Assignment ▸ Reproduce word for word the lines of text in the entries below, starting with the line containing "Lắp Camera hikvision Chống Trộm" and ending with the line containing "Lắp Camera Phòng Phẩu Thuật", both included.

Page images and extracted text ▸
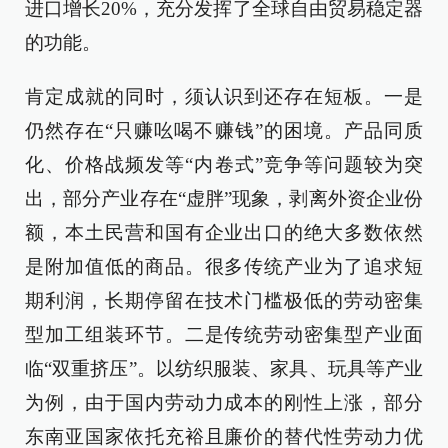
进口增长20%，充分发挥了全球自由贸易稳定器
的功能。
肯定成就的同时，须认识到还存在短板。一是
仍然存在“只赚吆喝不赚钱”的困境。产品同质
化、价格战频发等“内卷式”竞争等问题较为突
出，部分产业存在“虚胖”现象，剥离外资企业份
额，本土民营和国有企业出口的绝大多数依然
是附加值低的商品。很多传统产业为了追求短
期利润，长期停留在技术门槛极低的劳动密集
型加工组装环节。二是传统劳动密集型产业面
临“双重挤压”。以纺织服装、家具、玩具等产业
为例，由于国内劳动力成本的刚性上涨，部分
东南亚国家依托充裕且廉价的替代性劳动力优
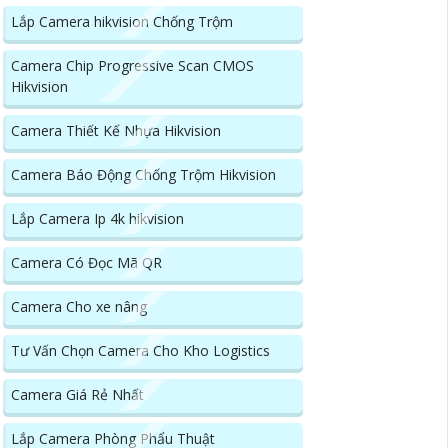
Lắp Camera hikvision Chống Trộm
Camera Chip Progressive Scan CMOS
Hikvision
Camera Thiết Kế Nhựa Hikvision
Camera Báo Động Chống Trộm Hikvision
Lắp Camera Ip 4k hikvision
Camera Có Đọc Mã QR
Camera Cho xe nâng
Tư Vấn Chọn Camera Cho Kho Logistics
Camera Giá Rẻ Nhất
Lắp Camera Phòng Phẩu Thuật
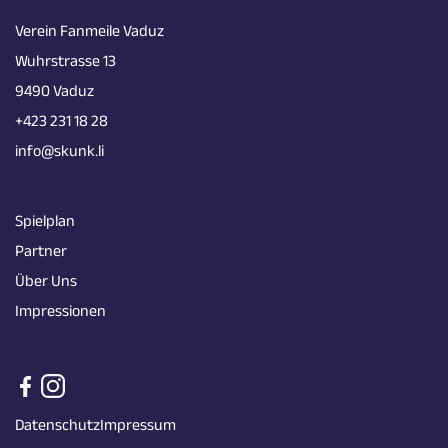
Verein Fanmeile Vaduz
Wuhrstrasse 13
9490 Vaduz
+423 231 18 28
info@skunk.li
Spielplan
Partner
Über Uns
Impressionen
Datenschutz
Impressum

Expected answer ▸
Lắp Camera hikvision Chống Trộm
Camera Chip Progressive Scan CMOS
Hikvision
Camera Thiết Kế Nhựa Hikvision
Camera Báo Động Chống Trộm Hikvision
Lắp Camera Ip 4k hikvision
Camera Có Đọc Mã QR
Camera Cho xe nâng
Tư Vấn Chọn Camera Cho Kho Logistics
Camera Giá Rẻ Nhất
Lắp Camera Phòng Phẩu Thuật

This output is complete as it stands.